Excerpted text:
####################
Makes enough marinade for 2 small pork chops (boneless or bone-in).

Prep Time
5 mins
Marinating Time:
10 hrs
Total Time
10 hrs 5 mins
Servings: 2
Calories: 286 kcal
Course: Main Course
Cuisine: International

Ingredients

  • 1 tablespoon brown sugar, packed*
  • 2 teaspoons soy sauce
  • ¼ cup orange juice
  • ½ teaspoon dried thyme
  • ½ tablespoon mild olive oil, more for cooking
  • ½ teaspoon unseasoned rice vinegar
  • ½ teaspoon ground black pepper
  • 2 small pork chops (boneless or bone-in)

Instructions

How to marinate the pork chops:
    Cup of Yum
  1. Add brown sugar, soy sauce, orange juice, thyme, olive oil, rice vinegar and pepper to a bowl and whisk until well combined.
  2. Add the pork chops to a resealable plastic bag, then pour the marinade into the bag.
  3. Move the chops around to make sure both are well coated. Transfer the bag to the fridge and marinate for at least 4 hours and up to 10 hours.
How to cook the pork chops:
  1. Add a little bit of oil to a cast iron skillet and set it into the cold oven.
  2. Heat the oven to 425 degrees F. with the skillet in it.
  3. Once the oven is preheated, use kitchen tongs to transfer the chops directly from the marinade to the hot skillet.
  4. Cook on both sides until the internal temperature of the pork has reached 145 degrees F. (4 to 7 minutes per side for 1 inch-thick chops).** Remove the pork chops from the oven and let rest for 3 minutes before serving.

Notes

  • *You can use light or dark brown sugar for this recipe.
  • **It's really important to not overcook pork chops or they will turn out dry. I recommend to use an instant-read thermometer to check the temperature frequently. Remove the chops from the oven as soon as they have reached an internal temperature of 145 degrees F.
  • Storage and reheating:
  • I don't recommend storing and reheating the cooked pork chops because they will lose much of their juiciness when being reheated.
####################
Directives:
a) Rewrite the pork chop recipe, starting at "How to cook" and ending at "the hot skillet.", putting "oven-safe skillet" wherever "cast iron skillet" appears.
b) In the pork chop recipe, how long should the chops rest after they come out of the oven?

Raw data:
####################
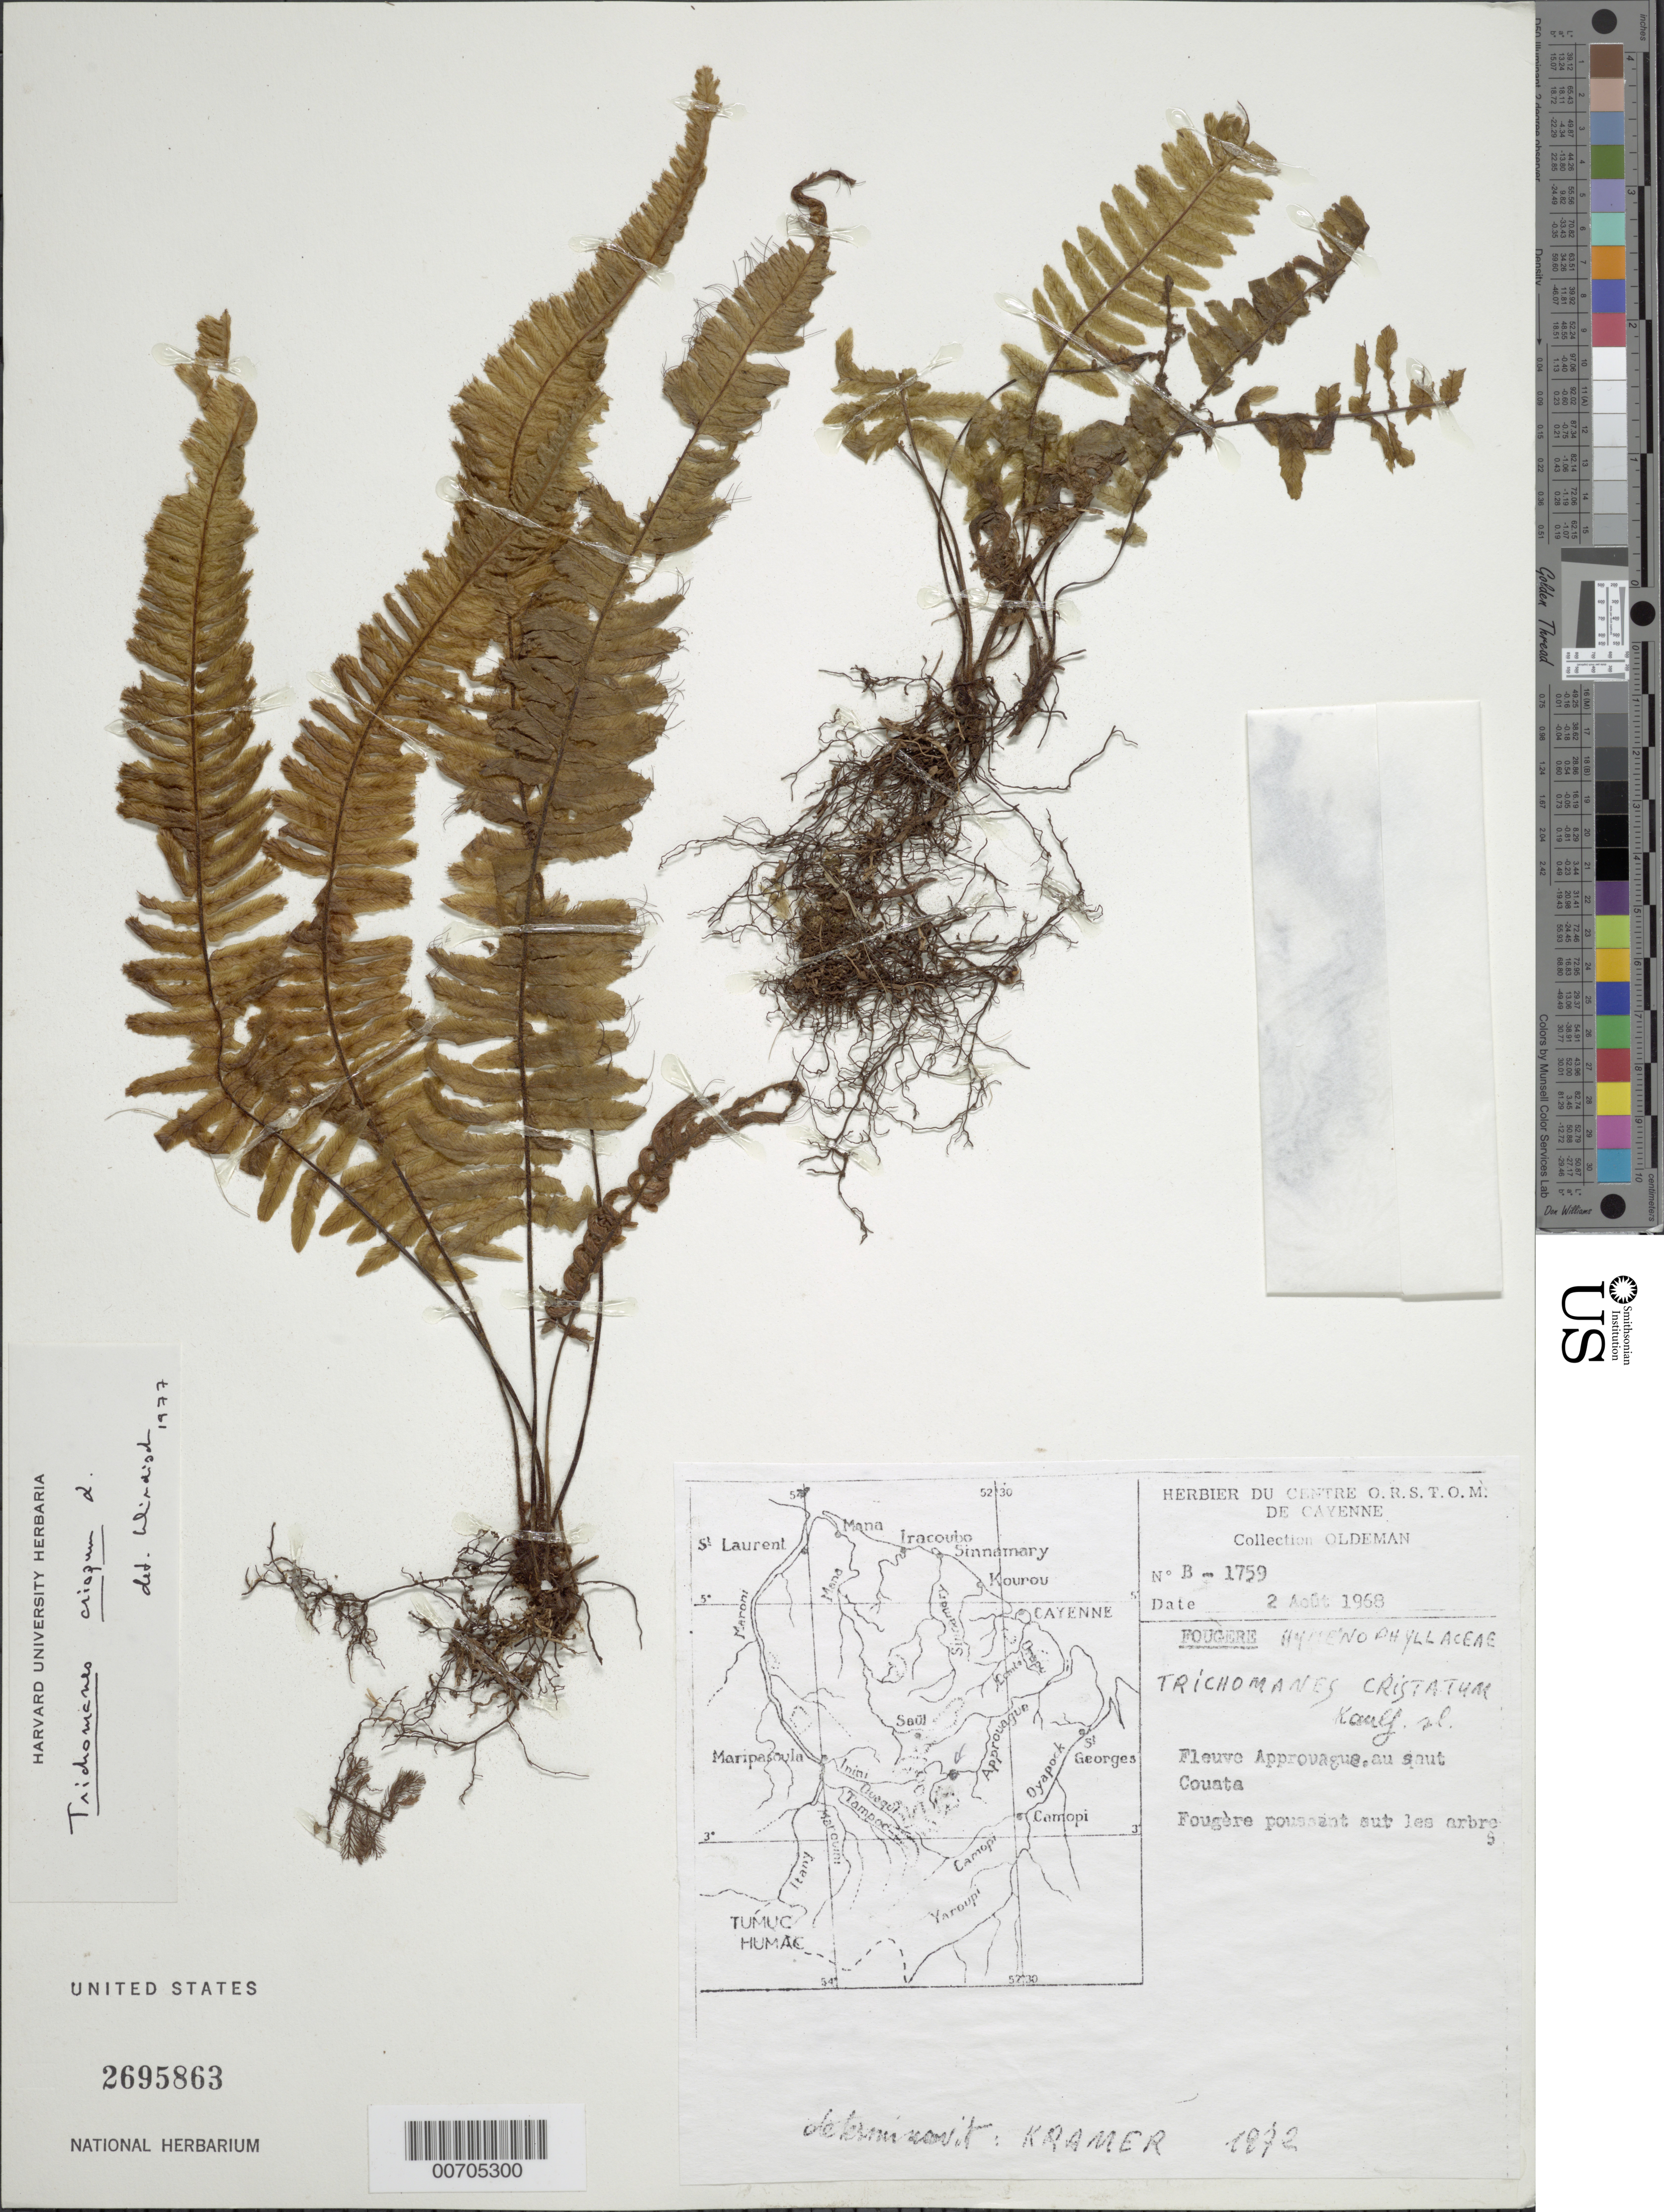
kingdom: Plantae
####################
Answers to the tasks:
a)
How to cook the pork chops:
  1. Add a little bit of oil to a oven-safe skillet and set it into the cold oven.
  2. Heat the oven to 425 degrees F. with the skillet in it.
  3. Once the oven is preheated, use kitchen tongs to transfer the chops directly from the marinade to the hot skillet.

b) 3 minutes